Personal information
- Full name: Frank Leslie Talbot
- Date of birth: 3 August 1910
- Place of birth: Hednesford, England
- Date of death: 5 December 1983 (aged 73)
- Place of death: Alkmaar, Netherlands
- Height: 5 ft 11 in (1.80 m)
- Position(s): Inside forward

Senior career*
- Years: Team / Apps / (Gls)
- ?–1930: Hednesford Town
- 1930–1936: Blackburn Rovers / 90 / (20)
- 1936–1939: Cardiff City / 94 / (21)
- 1939–1947: Walsall / 18 / (4)

Managerial career
- 1947–1960: RC Heemstede
- 1960–1961: Zandvoortmeeuwen
- 1961–1962: Be Quick 1887
- 1962–1966: DWS
- 1966–1967: Heracles Almelo
- 1967–1968: AZ Alkmaar
- 1968–1969: DWS
- 1970: RC Heemstede (interim)
- 1970–1972: EVV Eindhoven

= Les Talbot =

English football player and manager (1910–1983)

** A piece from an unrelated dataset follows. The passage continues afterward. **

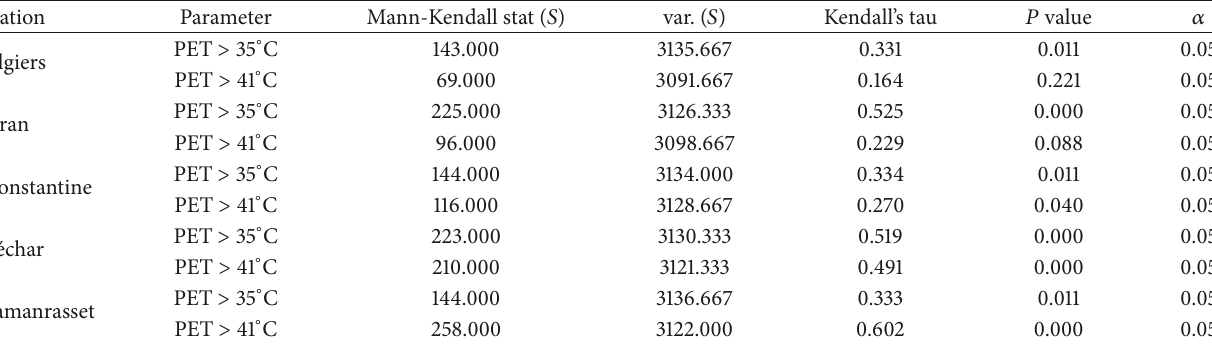
Table 3: Annual occurrence evolution of hot (PET > 35 ∘ C) and very hot (PET > 41 ∘ C) days. Mann-Kendall’s trend test results.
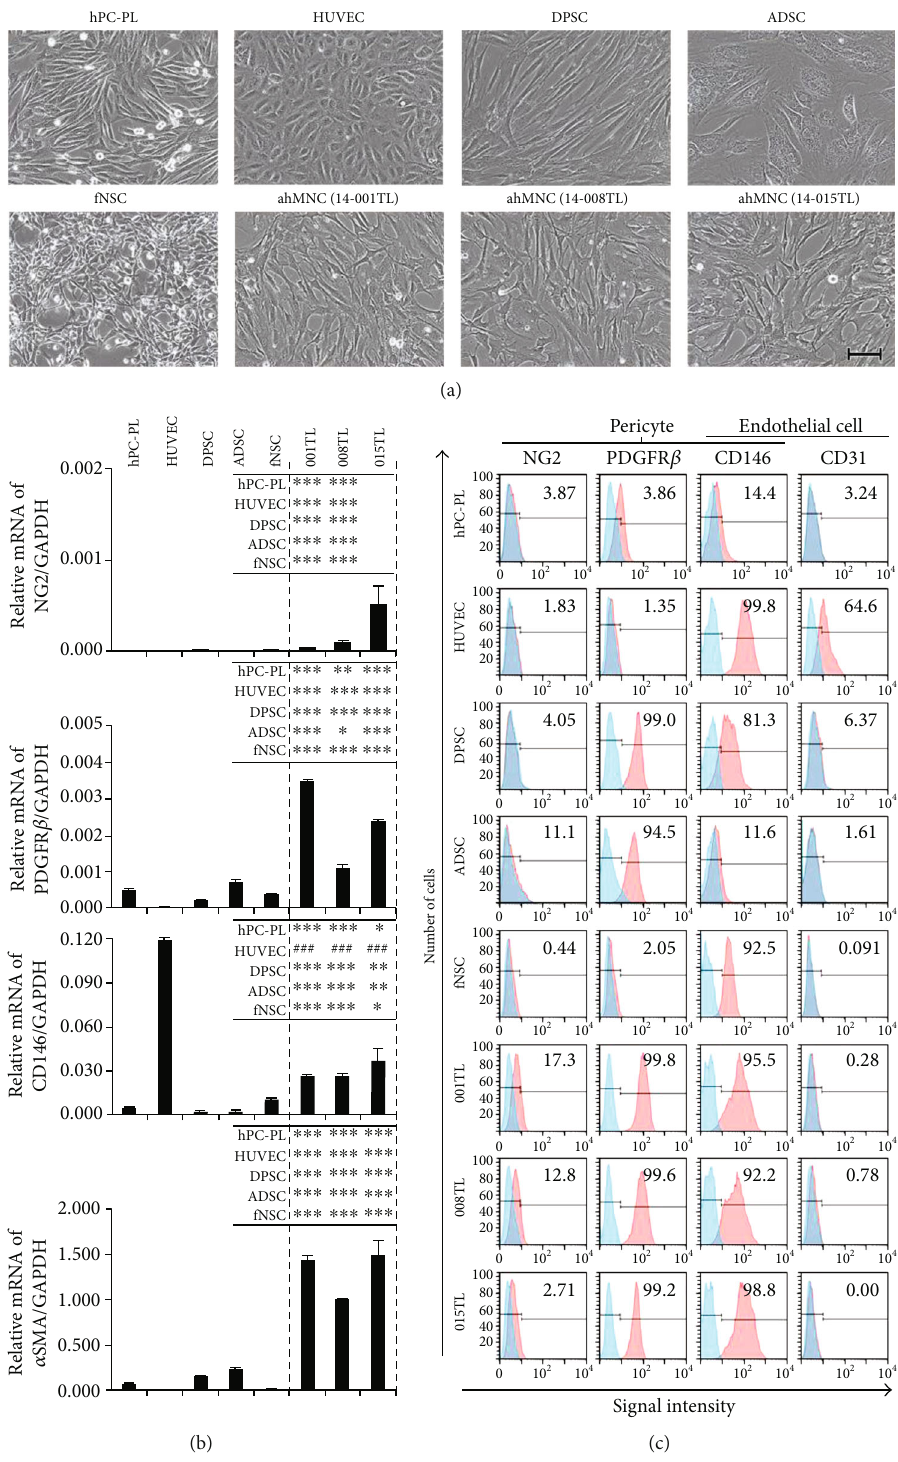
Figure 2: Expression of pericyte markers in ahMNCs. (a) Morphologies of cell types tested were illustrated. Scale bar, 100 μ m. (b) Levels of mRNAs of pericyte markers were analyzed by RT-qPCR. Height = average , error bar = SD . Inlet tables indicate statistical signi fi cance between ahMNCs and other cell types. ∗ and # represent signi fi cantly higher and lower levels in ahMNCs, respectively. ∗ P < 0 : 05 , ∗∗ P < 0 : 03 , ∗∗∗ P < 0 : 01 , and ### P < 0 : 01 . (c) Protein levels of NSC (NG2), pericyte (NG2, PDGFR β , and CD146) or endothelial cell (CD146 and CD31) markers were analyzed by fl ow cytometry. Number in each panel indicated percent of marker-positive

Frank Leslie Talbot (3 August 1910 – 5 December 1983) was an English professional football player and manager who played as an Inside forward.

==Career==
Born in Hednesford, Staffordshire, Talbot began his career playing non-league football for his hometown side Hednesford Town before signing for Blackburn Rovers in 1930. Several years later he secured a first team place in the side, but was sold to Cardiff City in 1936 as part of a two player deal which saw Albert Pinxton also travel to Ninian Park. At the time of his signing the club had been in decline over the five previous seasons, but Talbot was part of the side that managed to improve the club's fortunes. In 1939 he was sold to Walsall, but the outbreak of World War II meant he only played one season for the club, the 1946–47 season, before retiring. During the war he also guested for Bath City. Following his retirement he remained active in football as a coach, including working in the Netherlands from 1947 to the early 1970s. In 1953 and 1964 he became with respectively Racing Club Heemstede (RCH) and DWS champion of the Netherlands.

==Death==
Talbot died in December 1983 at a hospital in Alkmaar, Netherlands.